* Begin DATA TO PROCESS *

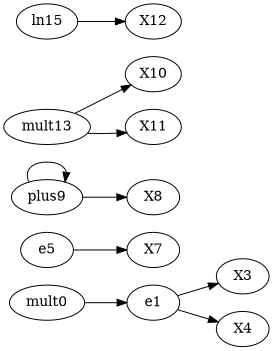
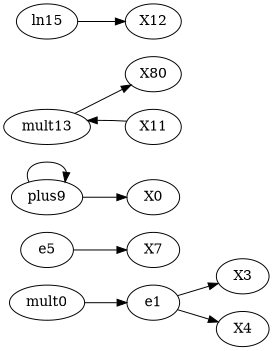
  digraph {
    fontname="DejaVu Serif"
    rankdir=LR
    node [fontname="DejaVu Serif"]
    edge [fontname="DejaVu Serif"]
    mult0
    e1
    X3
    X4
    e5
    X7
    plus9
-   X8
+   X8 [label=X0]
    mult13
-   X10
+   X10 [label=X80]
    X11
    ln15
    X12
    mult0 -> e1
    e1 -> X3
    e1 -> X4
    e5 -> X7
    plus9 -> plus9
    plus9 -> X8
    mult13 -> X10
-   mult13 -> X11
+   X11 -> mult13
    ln15 -> X12
  }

* End DATA TO PROCESS *

PROBLEM DETAILS: Can you update the lines above so that "DejaVu Serif" is replaced by "Liberation Serif" everywhere, with nothing else changed? Omit the pictures from your answer.

RESPONSE TO THIS EXERCISE:
  digraph {
    fontname="Liberation Serif"
    rankdir=LR
    node [fontname="Liberation Serif"]
    edge [fontname="Liberation Serif"]
    mult0
    e1
    X3
    X4
    e5
    X7
    plus9
-   X8
+   X8 [label=X0]
    mult13
-   X10
+   X10 [label=X80]
    X11
    ln15
    X12
    mult0 -> e1
    e1 -> X3
    e1 -> X4
    e5 -> X7
    plus9 -> plus9
    plus9 -> X8
    mult13 -> X10
-   mult13 -> X11
+   X11 -> mult13
    ln15 -> X12
  }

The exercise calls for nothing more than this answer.